The public health and economic consequences of these projections are staggering– particularly if extremist Teapublicans like Congressman Paul Ryan and sheep-like followers (including Arizona’s own Jeff Flake) have their way.
Let’s assess the current situation…
- 52 million Americans don’t have health insurance.
- 61% of bankruptcies in the US due to medical costs.
- 9.1% of Americans are unemployed.
- Teapublicans– with the help of President Obama– want to fix the “deficit problem” by cutting entitlement programs WITHOUT cutting military spending or raising revenues or creating jobs (which would boost the economy).
If you think income disparity and greed are destroying our country now, just wait. If Teapublicans like Michelle “down with entitlements” Bachmann, Rick “minimum wage” Perry, Mitt “the oligarch’s baby” Romney, Sarah “cut NPR to balance the budget” Palin, Jeff “I was against austerity before I was for it” Flake*, and, of course, FOX “the poor need to pay their fair share” News have their way, there will be literally millions of sick, elderly Americans living at the subsistence level without healthcare services or medicine.

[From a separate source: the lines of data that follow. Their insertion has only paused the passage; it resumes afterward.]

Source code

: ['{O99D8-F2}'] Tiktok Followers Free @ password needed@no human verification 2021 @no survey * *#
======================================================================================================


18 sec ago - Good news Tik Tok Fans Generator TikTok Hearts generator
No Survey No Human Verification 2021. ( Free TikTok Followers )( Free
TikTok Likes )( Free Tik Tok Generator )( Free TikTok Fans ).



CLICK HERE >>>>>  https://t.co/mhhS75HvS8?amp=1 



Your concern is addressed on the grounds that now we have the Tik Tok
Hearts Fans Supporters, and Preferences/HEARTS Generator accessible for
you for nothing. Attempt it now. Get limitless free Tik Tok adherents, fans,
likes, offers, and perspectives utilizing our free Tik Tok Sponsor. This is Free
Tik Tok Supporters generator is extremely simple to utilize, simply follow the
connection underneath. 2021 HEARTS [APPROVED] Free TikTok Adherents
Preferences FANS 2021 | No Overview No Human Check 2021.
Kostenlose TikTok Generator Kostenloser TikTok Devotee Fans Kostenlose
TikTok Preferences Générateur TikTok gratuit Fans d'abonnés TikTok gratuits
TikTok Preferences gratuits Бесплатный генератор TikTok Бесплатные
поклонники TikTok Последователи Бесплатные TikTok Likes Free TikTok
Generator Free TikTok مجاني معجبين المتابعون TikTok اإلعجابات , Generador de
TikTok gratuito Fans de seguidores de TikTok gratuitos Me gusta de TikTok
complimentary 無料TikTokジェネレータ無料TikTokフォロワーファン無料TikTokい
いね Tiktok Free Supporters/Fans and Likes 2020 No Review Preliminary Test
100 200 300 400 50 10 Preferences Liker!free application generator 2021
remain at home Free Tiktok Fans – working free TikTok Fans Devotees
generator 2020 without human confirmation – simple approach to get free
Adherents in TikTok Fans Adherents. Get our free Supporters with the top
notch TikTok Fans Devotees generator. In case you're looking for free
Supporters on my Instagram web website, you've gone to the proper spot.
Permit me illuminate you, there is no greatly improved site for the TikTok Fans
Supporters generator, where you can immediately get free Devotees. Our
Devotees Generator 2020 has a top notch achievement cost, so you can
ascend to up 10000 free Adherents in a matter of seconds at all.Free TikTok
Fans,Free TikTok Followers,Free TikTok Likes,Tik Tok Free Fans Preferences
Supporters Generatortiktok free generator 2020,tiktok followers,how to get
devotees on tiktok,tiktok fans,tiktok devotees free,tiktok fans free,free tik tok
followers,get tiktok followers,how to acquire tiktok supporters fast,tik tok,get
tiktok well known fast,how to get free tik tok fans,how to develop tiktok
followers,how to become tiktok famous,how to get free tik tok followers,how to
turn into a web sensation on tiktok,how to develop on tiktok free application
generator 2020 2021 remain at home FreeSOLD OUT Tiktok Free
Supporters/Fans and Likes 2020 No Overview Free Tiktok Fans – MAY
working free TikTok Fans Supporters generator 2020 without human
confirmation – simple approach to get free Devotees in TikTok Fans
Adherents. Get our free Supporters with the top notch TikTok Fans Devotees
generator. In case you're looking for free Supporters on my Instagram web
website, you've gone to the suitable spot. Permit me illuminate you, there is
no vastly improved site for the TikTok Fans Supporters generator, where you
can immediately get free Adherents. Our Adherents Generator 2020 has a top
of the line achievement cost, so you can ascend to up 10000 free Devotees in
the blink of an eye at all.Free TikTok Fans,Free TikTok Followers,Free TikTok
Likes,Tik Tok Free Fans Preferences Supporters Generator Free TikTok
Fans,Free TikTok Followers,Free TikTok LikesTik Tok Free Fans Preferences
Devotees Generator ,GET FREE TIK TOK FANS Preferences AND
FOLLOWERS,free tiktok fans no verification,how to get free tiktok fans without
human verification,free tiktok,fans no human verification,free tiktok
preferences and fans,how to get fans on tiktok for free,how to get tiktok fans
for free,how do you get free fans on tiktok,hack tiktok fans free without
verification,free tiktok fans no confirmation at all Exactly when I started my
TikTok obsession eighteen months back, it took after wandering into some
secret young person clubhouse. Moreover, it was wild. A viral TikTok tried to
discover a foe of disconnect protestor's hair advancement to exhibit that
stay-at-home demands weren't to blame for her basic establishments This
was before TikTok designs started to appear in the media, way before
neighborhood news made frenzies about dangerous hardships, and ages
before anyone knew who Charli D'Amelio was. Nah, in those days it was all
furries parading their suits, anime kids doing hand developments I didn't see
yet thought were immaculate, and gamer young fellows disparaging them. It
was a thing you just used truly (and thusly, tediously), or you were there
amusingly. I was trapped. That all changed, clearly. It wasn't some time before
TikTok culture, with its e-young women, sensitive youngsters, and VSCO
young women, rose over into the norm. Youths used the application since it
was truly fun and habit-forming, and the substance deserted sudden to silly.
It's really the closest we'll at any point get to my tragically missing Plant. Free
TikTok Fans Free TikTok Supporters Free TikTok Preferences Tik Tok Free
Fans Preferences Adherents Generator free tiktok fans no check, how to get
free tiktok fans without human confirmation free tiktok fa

Is this the future we want?
The balanced budget deal passed earlier this month is the only one in history that includes cuts in spending and no increases in revenue. We need sanity in government, and I’m not sure we’ll get it from the Gang of 12.
We need to put people back to work– at good-paying jobs (not the kind Perry created in Texas)– so they can contribute to the economy and contribute to Medicare and Social Security through their paychecks. To control healthcare costs, we need universal healthcare– instead of this hybrid system that allows insurance companies to continue their rape of the American people. We need to eliminate the Bush era tax cuts for the rich and cut tax loopholes for individuals and corporations. We need to end the wars and cut military spending.
Yes, we need sanity in government.
* In all fairness, this is also the position of Senators Jon Kyl, John McCain, and Mitch McConnell and Congressmen John Boehner and Paul Ryan.